Indeed, at the time of discovery, it is typically impossible to predict
any impact. But these are the discoveries that have impact.
There are endless examples of fundamental discoveries which have
led to long term ``economic impact'', but for which this would have been impossible
to see at the time, or during the years following the discovery.
Here are some examples
-
Discoveries that would not survive the REF (a nice list compiled by UCU)
-
Can science save the world? by Nobel-Prize winner Sheldon Lee Glashow.
The second part of his talk discusses several pieces of technology which directly resulted from
unfettered pure research including the discovery
of the x-ray and radioactivity and the understanding of electomagnetic induction.
Some of his ``defenses of science'' seem a little beside the point to me, but his examples speak for
themselves. Another example, suggested by John Dainton, is the discovery of calculus by Newton and Leibniz.
-
Mathematics and its interfaces with science, technology and society
by Ari Leptev in the Newsletter of the European Mathematical Society 2009
This gives numerous examples of useful mathematics which was originally developed
as a result of the curiosity of scientists rather than being driven by applications (the applications
could not have been predicted at the time).
See also
Peter Cameron's comments on these examples (and on this general issue).
-
Harry Kroto's
Story About an Almost Extinct Species - Left Field Science
This is the story of the discovery of C60.
``History has shown time-and-again that the basics of the above story are very often the way that
important breakthroughs occur. Indeed it is blindingly obvious that the really unexpected and unpredictable
discoveries are invariably more important than those that are the result of targeted initiatives.''
Note the time-scale.
His discoveries will obviously have economic impact, but
they were not driven by considerations of economic impact, nor would any such impact have
been evident in the short (15-year) timeframe proposed by REF.

■ MATERIAL SHOWN:
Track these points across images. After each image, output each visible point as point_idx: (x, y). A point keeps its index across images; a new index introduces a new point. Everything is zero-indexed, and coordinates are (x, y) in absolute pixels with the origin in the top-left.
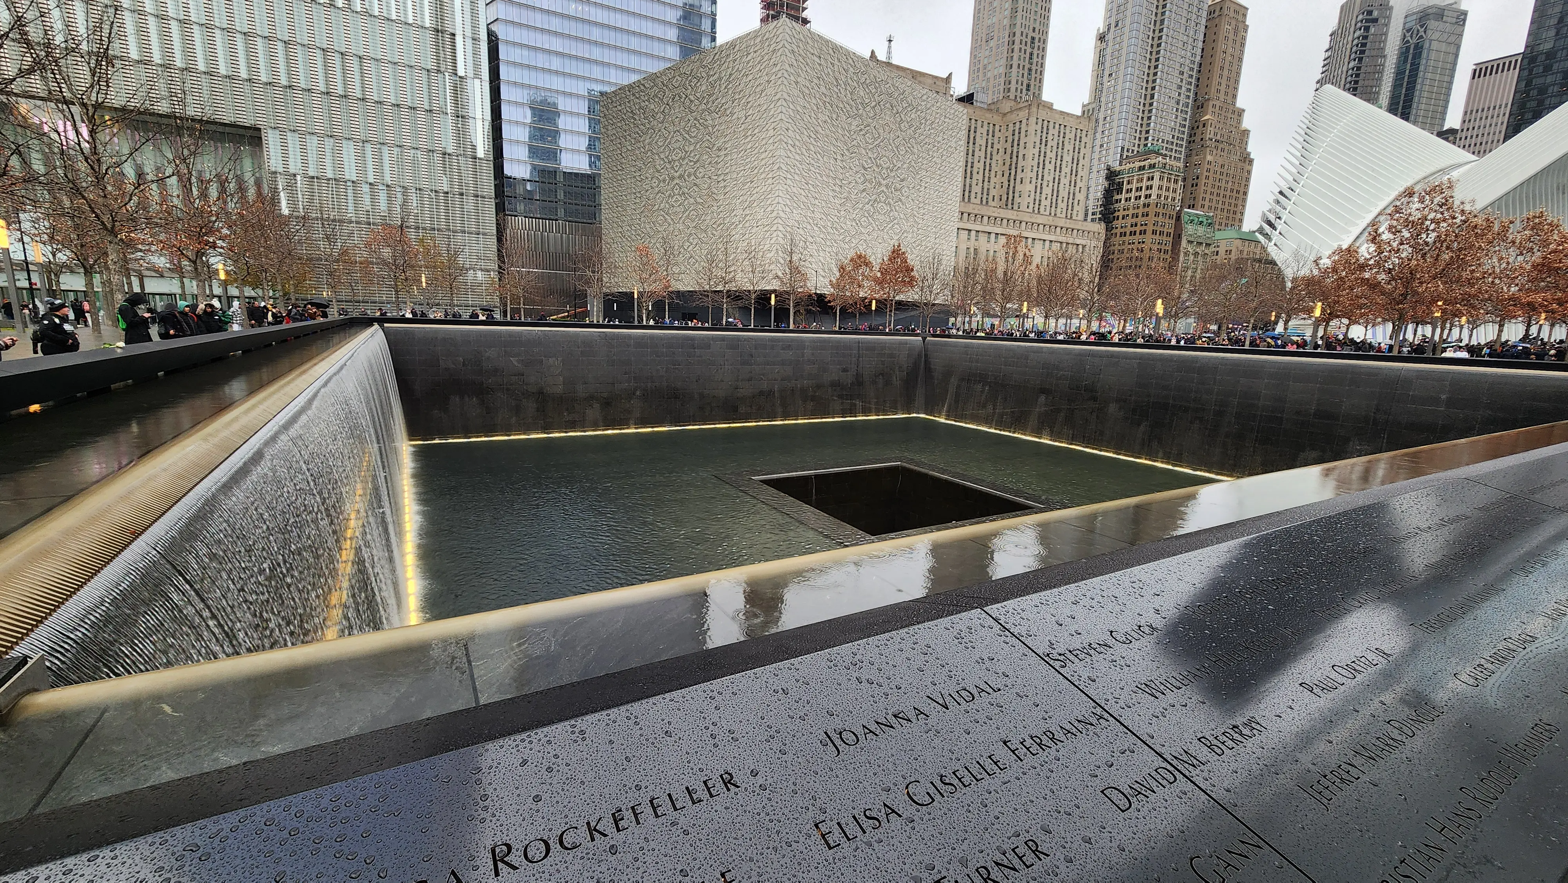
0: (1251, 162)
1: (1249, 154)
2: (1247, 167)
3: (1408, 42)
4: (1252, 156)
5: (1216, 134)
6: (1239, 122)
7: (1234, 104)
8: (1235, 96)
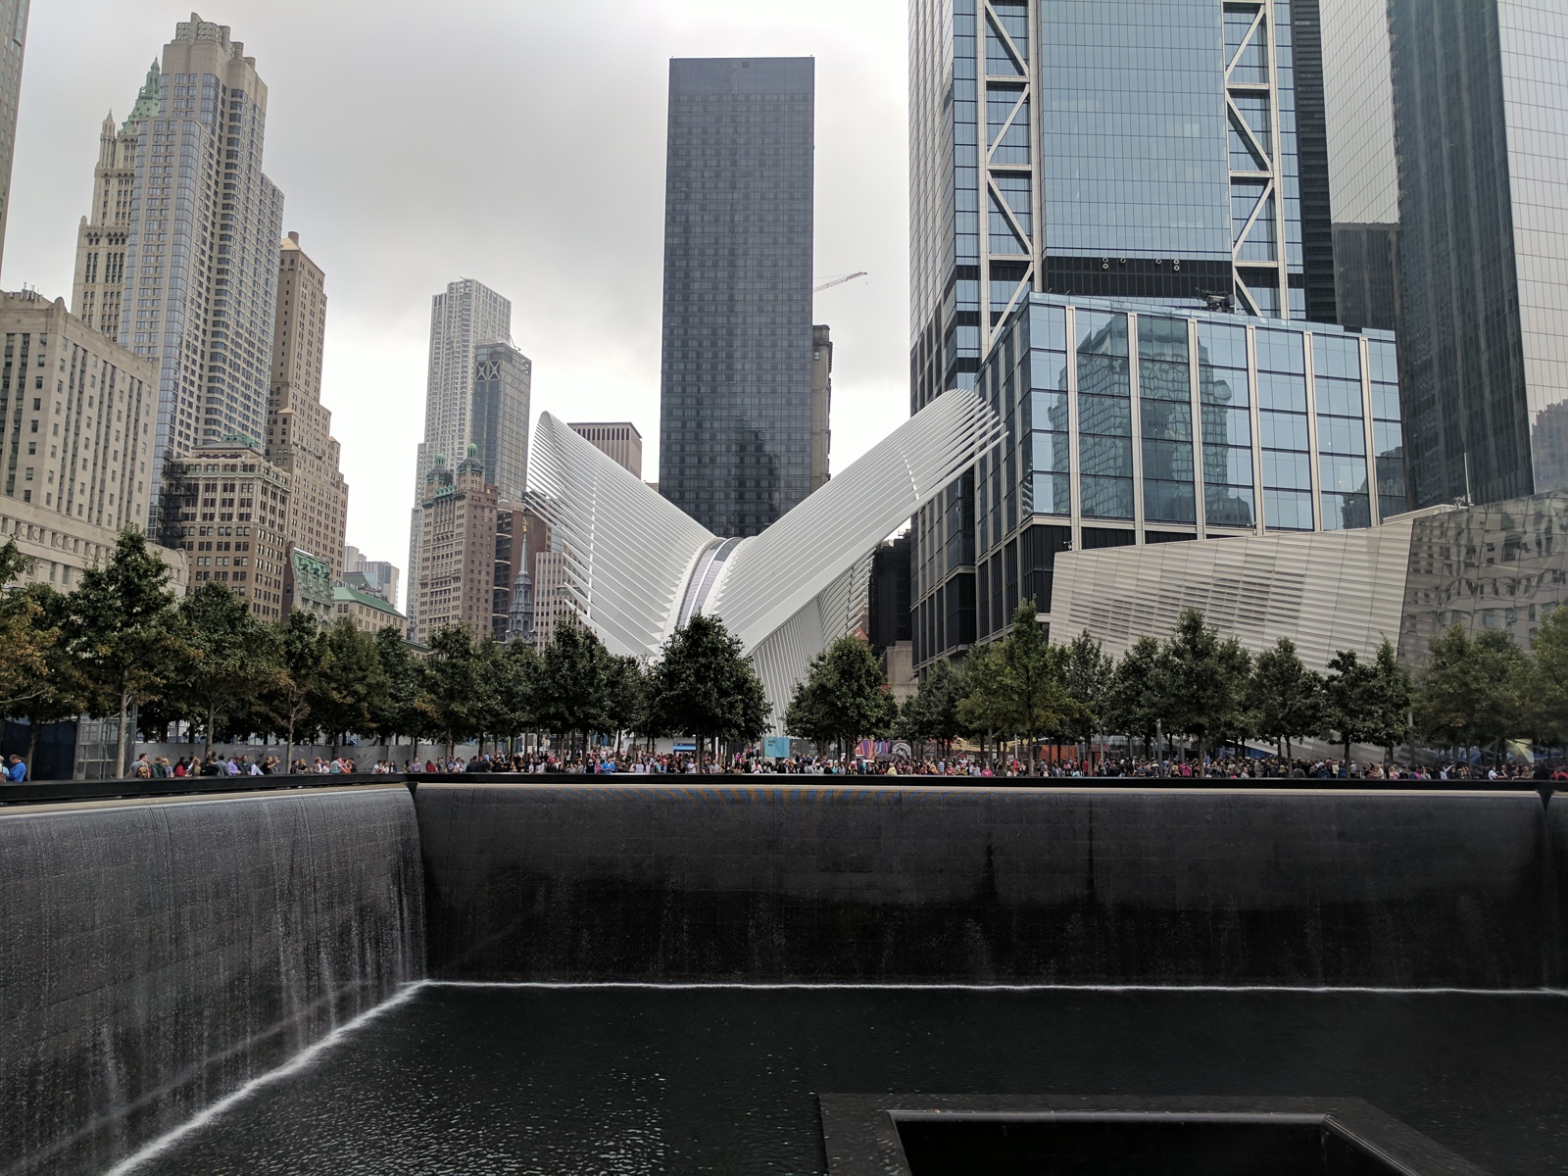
0: (345, 489)
1: (342, 477)
2: (342, 496)
3: (481, 378)
4: (345, 481)
5: (301, 439)
6: (326, 428)
7: (317, 400)
8: (317, 390)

■ TASKS:
[1] Transcribe a passage of the text on fundamental discoveries, beginning at the words "The second part" and stopping after "Newton and Leibniz.".
[2] In the text on fundamental discoveries, who suggested the discovery of calculus by Newton and Leibniz as another example?
Work from the text on fundamental discoveries and nothing else.

■ ANSWERS FOR THE TASKS:
[1]
The second part of his talk discusses several pieces of technology which directly resulted from
unfettered pure research including the discovery
of the x-ray and radioactivity and the understanding of electomagnetic induction.
Some of his ``defenses of science'' seem a little beside the point to me, but his examples speak for
themselves. Another example, suggested by John Dainton, is the discovery of calculus by Newton and Leibniz.

[2] John Dainton